Lockdown Tag 97: Die kulturelle Branche ruht seit November mittlerweile nun fast 100 Tagen und ein normales Konzertgeschehen ist nach wie vor in weite Ferne gerückt. Was macht man also, wenn Milliarden heißt und sein neues Album „Schuldig“ vorstellen und gebührend feiern möchte? Richtig, it’s time for a Record Release Concert Stream! Dafür hat sich das Berliner Duo mit dem Bremer Clubkombinat Club100 zusammengeschlossen, die am Freitagabend das Konzert live aus Bremen in digitaler Form in die Wohnzimmer der Republik übertrugen.
Milliarden haben sich als Liveband etabliert und sind von den Bühnen des Landes nicht mehr wegzudenken. Für uns war dementsprechend besonders spannend, wie sie dieser Rolle in einem digitalen Format gerecht werden. Dabei haben sie es anders umgesetzt als wir erwarteten. Wer mit einer einzigen Party rechnete, hat sich vertan. Milliarden haben etwas sehr viel Persönlicheres kreiert und ihren Fans damit eine sehr intime Perspektive auf die Rockband geschenkt. Dies schaffen sie vor allem durch Wechsel der Spielorte. So saßen sie nach den ersten drei Songs mit Akustikgitarre backstage am Piano und haben zusammen aus dem neuen Album „Himmelblick“ und das ältere „Oh Chérie“ performt, was einfach nur schön war. Später sahen wir die Beiden noch einmal in einer Art Abstellraum, in dem sie nur mit Gitarre und Mikrofon standen. Da war qualitativ sicher nicht alles perfekt, aber trotzdem fühlte man direkt etwas und das über die gesamte Showlänge von 90 Minuten, was immerhin der längste Livestream war, dem wir bisher beiwohnen durften. Wenn man am Anfang bei „Rosemarie“ noch so etwas wie Mitleid hatte, dass man diese grandiose Liveband nicht auf das Publikum loslassen durfte, ist es spätestens bei diesen noch privateren Settings verraucht. Denn Ben und Jojo füllten den ihnen zur Verfügung stehenden Raum einfach mit so viel Charisma, Energie und Liebe, dass es mehr wirklich nicht brauchte.

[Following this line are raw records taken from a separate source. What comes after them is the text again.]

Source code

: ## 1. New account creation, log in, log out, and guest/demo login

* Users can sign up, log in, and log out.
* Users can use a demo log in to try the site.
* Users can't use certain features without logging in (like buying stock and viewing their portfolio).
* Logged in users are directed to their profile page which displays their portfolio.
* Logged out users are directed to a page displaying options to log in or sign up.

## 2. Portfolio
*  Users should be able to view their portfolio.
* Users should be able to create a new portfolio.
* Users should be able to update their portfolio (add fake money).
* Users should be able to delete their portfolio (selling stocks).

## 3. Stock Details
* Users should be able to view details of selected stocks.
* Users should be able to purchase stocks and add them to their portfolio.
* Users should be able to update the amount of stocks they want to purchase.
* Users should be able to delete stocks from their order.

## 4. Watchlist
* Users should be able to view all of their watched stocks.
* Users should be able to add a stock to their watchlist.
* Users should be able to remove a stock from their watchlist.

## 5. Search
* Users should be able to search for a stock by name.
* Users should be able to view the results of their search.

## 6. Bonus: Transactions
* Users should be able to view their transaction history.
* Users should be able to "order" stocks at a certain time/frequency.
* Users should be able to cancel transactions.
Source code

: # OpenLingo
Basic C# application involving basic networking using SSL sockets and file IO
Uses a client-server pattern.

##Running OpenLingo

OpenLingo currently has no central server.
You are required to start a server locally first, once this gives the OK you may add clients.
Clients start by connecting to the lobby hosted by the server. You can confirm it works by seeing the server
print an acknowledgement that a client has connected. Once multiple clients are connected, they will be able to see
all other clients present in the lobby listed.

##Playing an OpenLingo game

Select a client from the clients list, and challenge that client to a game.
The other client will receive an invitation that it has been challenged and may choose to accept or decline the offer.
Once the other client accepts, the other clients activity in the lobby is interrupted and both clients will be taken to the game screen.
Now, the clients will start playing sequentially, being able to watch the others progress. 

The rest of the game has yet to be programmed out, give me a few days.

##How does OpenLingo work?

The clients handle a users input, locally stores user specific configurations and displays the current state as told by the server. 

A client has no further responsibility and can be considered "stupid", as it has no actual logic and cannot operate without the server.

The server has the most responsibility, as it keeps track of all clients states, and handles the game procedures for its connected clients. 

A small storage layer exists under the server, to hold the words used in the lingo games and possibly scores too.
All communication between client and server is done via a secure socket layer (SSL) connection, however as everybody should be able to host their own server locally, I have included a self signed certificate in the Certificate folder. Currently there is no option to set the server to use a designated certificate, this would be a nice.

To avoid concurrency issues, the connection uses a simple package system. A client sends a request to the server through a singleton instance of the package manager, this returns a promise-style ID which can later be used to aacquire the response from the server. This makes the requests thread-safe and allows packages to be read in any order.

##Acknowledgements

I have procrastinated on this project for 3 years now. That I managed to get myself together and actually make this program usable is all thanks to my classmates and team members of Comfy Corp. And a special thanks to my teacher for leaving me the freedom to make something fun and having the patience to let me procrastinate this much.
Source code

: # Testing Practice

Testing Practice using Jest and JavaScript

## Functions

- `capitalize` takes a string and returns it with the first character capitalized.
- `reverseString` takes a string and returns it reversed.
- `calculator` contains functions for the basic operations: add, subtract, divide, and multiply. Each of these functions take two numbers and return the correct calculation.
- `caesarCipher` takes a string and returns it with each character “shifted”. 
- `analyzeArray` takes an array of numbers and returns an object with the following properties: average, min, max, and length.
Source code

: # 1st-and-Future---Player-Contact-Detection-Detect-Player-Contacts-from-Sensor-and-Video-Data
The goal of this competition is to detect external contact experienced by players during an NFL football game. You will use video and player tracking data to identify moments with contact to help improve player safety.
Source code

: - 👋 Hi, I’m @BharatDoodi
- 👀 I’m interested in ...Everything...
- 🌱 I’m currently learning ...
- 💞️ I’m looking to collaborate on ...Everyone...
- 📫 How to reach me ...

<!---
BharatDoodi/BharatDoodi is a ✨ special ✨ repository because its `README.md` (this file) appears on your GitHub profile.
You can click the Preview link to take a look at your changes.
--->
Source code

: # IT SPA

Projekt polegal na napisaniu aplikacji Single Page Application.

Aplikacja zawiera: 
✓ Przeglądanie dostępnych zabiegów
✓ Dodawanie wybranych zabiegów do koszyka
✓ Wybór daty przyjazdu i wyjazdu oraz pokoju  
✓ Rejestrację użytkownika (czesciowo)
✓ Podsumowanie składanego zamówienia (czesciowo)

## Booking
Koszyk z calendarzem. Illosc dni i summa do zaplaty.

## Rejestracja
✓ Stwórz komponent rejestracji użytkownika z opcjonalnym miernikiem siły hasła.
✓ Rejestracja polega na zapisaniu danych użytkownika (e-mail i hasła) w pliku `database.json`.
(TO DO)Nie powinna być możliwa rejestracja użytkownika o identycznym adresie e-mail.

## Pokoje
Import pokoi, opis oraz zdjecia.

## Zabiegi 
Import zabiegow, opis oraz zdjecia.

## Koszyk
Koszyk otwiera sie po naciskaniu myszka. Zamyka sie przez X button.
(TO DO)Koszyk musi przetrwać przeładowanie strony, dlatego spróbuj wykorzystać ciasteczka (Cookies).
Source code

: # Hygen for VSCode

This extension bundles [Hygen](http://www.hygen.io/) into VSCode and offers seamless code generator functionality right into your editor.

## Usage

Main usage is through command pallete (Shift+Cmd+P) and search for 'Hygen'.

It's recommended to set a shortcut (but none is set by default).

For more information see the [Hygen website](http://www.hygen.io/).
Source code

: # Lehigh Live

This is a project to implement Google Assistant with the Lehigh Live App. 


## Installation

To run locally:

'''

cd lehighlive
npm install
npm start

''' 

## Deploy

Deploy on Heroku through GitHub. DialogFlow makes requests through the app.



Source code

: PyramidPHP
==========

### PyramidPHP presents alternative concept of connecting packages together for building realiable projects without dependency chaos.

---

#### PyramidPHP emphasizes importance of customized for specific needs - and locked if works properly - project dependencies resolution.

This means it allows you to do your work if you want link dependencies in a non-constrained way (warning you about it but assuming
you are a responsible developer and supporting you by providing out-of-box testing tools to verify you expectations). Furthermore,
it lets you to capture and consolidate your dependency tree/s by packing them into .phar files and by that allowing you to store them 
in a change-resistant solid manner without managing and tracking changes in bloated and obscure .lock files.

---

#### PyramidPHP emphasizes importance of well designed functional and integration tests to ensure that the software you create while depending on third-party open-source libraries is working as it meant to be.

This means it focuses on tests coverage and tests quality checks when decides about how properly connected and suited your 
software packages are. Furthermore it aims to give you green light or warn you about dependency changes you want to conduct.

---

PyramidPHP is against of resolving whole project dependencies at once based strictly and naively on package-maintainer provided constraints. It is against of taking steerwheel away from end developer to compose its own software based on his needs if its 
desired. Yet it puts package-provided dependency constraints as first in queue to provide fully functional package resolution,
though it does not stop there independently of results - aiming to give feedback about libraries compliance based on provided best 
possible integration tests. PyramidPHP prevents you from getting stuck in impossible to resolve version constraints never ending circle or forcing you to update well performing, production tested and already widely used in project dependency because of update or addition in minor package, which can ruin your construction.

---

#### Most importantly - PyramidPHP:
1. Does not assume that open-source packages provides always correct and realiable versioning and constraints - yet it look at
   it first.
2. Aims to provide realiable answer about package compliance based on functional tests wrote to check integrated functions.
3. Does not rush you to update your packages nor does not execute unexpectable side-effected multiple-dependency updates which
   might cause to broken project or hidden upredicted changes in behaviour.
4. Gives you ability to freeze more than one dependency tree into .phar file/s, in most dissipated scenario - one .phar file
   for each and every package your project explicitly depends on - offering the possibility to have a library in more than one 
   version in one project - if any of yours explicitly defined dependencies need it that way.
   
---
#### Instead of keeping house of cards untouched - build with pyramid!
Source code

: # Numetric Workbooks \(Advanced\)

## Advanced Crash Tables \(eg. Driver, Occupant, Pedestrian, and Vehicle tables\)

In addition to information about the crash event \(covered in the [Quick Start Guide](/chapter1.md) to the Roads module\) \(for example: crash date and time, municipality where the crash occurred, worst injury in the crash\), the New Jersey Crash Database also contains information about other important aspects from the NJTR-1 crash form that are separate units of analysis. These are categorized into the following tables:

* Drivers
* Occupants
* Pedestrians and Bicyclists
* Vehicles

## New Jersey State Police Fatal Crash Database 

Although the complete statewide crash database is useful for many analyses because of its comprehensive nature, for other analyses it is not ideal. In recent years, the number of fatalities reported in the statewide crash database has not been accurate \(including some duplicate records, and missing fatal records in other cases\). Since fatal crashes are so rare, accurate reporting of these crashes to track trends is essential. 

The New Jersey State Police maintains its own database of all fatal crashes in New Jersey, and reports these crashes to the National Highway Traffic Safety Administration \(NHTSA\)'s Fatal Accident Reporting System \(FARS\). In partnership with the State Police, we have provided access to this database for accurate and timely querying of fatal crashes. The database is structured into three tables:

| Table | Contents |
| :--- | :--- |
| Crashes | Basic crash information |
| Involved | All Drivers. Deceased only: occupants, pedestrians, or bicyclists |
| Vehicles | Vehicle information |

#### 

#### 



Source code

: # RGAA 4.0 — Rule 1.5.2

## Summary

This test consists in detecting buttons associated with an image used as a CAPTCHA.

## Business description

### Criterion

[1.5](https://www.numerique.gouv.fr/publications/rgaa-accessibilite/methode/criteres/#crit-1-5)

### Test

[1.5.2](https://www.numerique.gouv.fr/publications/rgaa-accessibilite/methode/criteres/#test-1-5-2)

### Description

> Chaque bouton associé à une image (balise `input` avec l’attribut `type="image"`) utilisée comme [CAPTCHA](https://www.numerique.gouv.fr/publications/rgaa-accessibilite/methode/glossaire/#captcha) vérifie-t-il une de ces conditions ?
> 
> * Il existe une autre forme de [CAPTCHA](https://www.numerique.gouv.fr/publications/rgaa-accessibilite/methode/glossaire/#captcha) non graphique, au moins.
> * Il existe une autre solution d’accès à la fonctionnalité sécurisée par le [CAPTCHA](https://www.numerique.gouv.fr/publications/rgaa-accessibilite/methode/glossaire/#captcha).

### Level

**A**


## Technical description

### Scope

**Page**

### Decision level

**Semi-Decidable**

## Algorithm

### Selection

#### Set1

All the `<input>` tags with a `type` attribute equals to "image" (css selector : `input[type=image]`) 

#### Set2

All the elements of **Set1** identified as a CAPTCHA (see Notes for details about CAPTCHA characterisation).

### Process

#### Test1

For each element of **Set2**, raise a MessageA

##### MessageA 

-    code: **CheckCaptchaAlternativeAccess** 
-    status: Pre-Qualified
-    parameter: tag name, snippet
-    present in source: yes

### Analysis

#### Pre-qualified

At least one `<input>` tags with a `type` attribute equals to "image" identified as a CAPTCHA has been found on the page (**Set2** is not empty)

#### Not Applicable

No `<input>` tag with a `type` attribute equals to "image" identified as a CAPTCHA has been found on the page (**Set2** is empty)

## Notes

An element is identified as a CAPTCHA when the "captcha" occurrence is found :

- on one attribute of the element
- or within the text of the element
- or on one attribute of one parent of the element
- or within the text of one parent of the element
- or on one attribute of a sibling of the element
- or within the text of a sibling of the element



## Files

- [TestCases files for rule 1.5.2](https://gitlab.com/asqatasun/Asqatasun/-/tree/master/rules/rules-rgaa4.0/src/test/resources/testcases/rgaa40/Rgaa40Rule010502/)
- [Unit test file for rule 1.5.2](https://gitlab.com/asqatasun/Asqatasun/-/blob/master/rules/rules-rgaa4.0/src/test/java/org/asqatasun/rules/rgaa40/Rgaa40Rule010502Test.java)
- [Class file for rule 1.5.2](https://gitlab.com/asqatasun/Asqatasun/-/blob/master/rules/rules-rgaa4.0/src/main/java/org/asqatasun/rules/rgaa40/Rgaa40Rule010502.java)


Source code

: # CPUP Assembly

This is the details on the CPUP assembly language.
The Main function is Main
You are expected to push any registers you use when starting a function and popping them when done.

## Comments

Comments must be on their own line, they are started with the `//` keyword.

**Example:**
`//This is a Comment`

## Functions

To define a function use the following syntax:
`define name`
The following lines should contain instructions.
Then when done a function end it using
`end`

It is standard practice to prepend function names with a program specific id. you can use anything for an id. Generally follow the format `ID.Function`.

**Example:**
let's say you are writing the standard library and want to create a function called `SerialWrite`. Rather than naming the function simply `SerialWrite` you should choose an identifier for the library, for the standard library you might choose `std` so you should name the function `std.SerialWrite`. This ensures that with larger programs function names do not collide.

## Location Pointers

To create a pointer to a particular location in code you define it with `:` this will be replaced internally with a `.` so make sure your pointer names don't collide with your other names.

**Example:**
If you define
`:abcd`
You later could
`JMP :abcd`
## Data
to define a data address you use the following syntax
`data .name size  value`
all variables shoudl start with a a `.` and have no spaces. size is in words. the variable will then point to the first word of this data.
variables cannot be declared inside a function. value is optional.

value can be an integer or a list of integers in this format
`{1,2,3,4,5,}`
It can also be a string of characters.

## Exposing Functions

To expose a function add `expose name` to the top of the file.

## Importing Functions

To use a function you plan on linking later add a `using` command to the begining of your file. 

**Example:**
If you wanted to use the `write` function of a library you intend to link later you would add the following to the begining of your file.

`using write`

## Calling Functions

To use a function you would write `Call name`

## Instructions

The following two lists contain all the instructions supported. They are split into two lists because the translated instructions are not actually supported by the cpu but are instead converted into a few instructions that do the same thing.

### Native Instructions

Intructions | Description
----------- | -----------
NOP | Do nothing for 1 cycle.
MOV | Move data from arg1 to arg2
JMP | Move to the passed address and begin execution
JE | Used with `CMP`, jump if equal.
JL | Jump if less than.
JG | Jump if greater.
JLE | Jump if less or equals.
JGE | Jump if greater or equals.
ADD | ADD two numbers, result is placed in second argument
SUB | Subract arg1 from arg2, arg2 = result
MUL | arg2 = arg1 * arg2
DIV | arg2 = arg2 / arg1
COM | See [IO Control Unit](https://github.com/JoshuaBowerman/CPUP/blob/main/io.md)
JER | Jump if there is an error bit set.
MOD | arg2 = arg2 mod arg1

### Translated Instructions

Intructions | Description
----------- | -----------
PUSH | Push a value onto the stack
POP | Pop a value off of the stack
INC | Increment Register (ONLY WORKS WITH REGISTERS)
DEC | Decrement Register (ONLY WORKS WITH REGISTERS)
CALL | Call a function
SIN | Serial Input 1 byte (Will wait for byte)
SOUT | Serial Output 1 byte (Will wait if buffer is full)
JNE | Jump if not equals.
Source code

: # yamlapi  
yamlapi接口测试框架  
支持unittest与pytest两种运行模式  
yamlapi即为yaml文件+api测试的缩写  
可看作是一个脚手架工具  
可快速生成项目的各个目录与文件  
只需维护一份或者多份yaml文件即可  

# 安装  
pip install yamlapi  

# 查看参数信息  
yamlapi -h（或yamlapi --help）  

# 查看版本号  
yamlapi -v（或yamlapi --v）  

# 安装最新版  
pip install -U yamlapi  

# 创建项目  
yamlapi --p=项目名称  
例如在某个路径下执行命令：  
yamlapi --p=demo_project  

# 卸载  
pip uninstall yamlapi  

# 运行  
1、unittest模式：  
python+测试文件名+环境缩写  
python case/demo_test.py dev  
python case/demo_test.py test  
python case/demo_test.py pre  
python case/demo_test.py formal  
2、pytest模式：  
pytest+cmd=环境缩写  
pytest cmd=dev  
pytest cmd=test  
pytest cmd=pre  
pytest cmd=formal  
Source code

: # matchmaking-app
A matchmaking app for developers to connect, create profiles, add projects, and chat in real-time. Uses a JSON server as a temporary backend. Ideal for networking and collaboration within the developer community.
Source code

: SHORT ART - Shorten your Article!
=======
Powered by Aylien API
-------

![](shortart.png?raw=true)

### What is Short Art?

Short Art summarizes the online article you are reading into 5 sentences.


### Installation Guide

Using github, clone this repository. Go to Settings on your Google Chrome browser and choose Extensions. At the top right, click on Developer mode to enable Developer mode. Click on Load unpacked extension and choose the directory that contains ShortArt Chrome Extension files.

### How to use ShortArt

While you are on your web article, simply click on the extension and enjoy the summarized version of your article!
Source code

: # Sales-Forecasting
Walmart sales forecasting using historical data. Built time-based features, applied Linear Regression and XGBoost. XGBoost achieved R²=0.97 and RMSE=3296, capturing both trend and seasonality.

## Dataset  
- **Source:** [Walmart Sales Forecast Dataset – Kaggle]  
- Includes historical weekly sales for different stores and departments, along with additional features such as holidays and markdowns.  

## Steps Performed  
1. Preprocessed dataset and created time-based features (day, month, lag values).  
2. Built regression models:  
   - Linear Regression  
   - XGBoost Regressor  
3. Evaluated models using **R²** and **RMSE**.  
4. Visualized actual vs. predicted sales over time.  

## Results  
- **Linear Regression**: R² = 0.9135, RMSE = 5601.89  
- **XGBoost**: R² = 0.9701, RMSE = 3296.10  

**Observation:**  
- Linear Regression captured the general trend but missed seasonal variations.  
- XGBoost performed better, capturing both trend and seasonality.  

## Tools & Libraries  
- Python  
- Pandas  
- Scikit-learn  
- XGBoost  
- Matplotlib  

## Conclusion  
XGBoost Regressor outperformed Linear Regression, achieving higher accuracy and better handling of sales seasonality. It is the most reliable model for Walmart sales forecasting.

Wenn man die Jungs fleißig auf den sozialen Medien verfolgt, hat man in der letzten Zeit dort bereits eine Live-„Sendung“ aus ihrem Proberaum sehen können, wo sie eigentlich Fanboxen unterschreiben sollten, aber anstelle lieber mit Fans interagiert und gejammt haben. Genau diese Leichtigkeit des Jammens kam auch in dem Live-Stream zum Tragen. Es ist wundervoll zu sehen, wie partnerschaftlich die Zwei interagieren, aber wie auch das Publikum immer subtil mitgenommen wurde. Vor allem in Momenten, wenn Ben sagte: „Ich spür‘ die Leute schon“ ist die Welt einen Moment lang etwas besser. Wir haben dich auch gespürt, Ben, vor allem durch die 18 wundervollen Songs, die ihr gespielt habt. Dabei wurde das neue Album nahezu komplett vorgestellt, was sich nahtlos an Klassiker wie „Kokain und Himbeereis“ oder „Betrüger“ anfügen konnte und insgesamt ein tolles Set bildete, was, zumindest für uns, nur Lieblingslieder enthielt. Zwischendurch wurde es auch noch einmal rockiger und das Albumcover wird mit rotem Licht und einem davor singenden Ben schön in Szene gesetzt. Unmittelbar davor und danach lief er durch den leeren Bremer Club, was auch bezeichnend für die Band ist. Sie machen es, so wie sie wollen. Dazu zählt ebenso die Bewegung weg vom Major Label hin zum eigenen, wie uns auch Jojo vor Kurzem im Zoom-Interview erzählte.
Aber egal, was die beiden anfangen, man kann sich sicher sein, dass ihre Projekte mit unfassbar viel Gefühl, Sehnsucht und vor allem Herz angefasst werden. Damit bleiben Milliarden selbst, wie auch ihr Release-Konzert, unglaublich authentisch und echt, dass es einfach nur eine wahre Freude war, ihnen beim Musik machen zuschauen zu, und dabei merken durfte, wie viel Spaß die Band trotz schwieriger Zeiten hatte. Schön!